> _Written instruction_: Return every line of the entries below that contains the string "aorta". Match case exactly.

> _Records_:
━━━━━━━━━━━━━━━━━━━━

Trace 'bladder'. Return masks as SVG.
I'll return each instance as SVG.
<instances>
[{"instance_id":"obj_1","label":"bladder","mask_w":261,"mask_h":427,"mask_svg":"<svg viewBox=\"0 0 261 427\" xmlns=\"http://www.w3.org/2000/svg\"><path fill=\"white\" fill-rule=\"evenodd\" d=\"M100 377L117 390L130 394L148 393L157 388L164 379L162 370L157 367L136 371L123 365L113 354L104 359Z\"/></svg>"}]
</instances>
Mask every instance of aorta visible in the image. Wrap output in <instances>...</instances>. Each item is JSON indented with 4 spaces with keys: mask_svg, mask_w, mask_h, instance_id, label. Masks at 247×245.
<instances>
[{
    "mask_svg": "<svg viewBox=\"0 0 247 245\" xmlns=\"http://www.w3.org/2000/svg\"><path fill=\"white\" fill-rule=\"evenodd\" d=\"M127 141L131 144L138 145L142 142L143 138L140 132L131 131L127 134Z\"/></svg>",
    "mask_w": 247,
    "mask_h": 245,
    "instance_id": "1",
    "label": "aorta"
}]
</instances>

━━━━━━━━━━━━━━━━━━━━

> _Answer to the problem_:
Mask every instance of aorta visible in the image. Wrap output in <instances>...</instances>. Each item is JSON indented with 4 spaces with keys: mask_svg, mask_w, mask_h, instance_id, label. Masks at 247×245.
    "label": "aorta"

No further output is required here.